I guess that’s unclear to everyone, but that’s not my reason for sticking with this Latuda® story as it unfolds. This is the first Atypical Antipsychotic that’s come out since I’ve been following this aspect of psychiatry, and I’m just curious how it all works, or if it can possibly keep going like it has for the last twenty-five years with recurrent excitement over the latest drug to hit the market followed by a dose of disillusioning reality. And something else – when I googled "latuda quetiapine" to find the reports on this study, most of the hits were investment sites and stock analysts [one of which finally lead me to the press release itself], not medical sites.
One wonders how long this kind of thing can continue: academic professors making drug commercials; speaker’s bureaus dispatching psychiatrists to fly around the country hawking drugs to primary care physicians; overvaluation of minor receptor affinity differences discussed as if they really do directly correlate with efficacy and side effects; Clinical Research Organizations coordinating large drug trials spread around the world in record time; a mindless NIMH Director cheer-leading each new fad with naive enthusiasm; an ideologically mired DSM-5 Task force revising a supposedly non-ideological diagnostic system; professional organizations and journal editors with blind eyes to scientific improprieties and outright corruption; drugs like Viibryd® and Latuda® trying to follow road-weary pathways; and a profession at large in denial that the days of wine and roses are over and a time for re-evaluation is at hand.
Your penultimate paragraph, in my opinion, says everything one needs to know about modern psychiatry.
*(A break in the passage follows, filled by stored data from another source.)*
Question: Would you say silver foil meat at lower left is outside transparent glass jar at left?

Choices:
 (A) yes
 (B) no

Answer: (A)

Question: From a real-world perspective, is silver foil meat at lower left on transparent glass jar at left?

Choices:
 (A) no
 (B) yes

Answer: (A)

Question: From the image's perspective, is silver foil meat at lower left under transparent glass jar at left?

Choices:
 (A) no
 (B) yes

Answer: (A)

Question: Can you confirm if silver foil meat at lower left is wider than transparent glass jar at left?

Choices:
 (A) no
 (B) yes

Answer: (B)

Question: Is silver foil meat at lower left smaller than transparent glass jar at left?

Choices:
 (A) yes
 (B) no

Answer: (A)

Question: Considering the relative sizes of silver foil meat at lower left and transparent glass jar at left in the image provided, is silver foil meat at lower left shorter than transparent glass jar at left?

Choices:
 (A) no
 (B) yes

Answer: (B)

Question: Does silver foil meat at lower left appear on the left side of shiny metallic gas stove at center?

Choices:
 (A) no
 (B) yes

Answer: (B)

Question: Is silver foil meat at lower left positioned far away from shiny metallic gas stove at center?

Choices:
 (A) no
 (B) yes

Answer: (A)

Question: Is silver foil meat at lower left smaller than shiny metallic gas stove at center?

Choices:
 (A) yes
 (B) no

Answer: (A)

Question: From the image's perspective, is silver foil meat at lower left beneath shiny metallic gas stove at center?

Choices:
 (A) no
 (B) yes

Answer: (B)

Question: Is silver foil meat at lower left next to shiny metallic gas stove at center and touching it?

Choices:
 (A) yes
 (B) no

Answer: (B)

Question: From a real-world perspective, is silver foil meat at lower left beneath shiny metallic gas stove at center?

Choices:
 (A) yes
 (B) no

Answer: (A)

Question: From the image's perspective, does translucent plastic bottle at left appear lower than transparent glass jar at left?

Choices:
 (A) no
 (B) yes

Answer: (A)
Unfortunately, it’s an uphill battle to get the word out to the rest of our colleagues.
Not certain what penultimate means, but clearly understand your posts and follow them qd. I typically repost your Blog on my Twitter Account, in an effort to “spread the word” Complete agreement with above comment by SteveBMD – David Bransford MD
had to look up penultimate to figure out that I agree with Steve and was going to make the same point but wouldn’t have been able to come up with that word! Penultimate is much fancier than “your next to last paragraph” but I share the sentiment.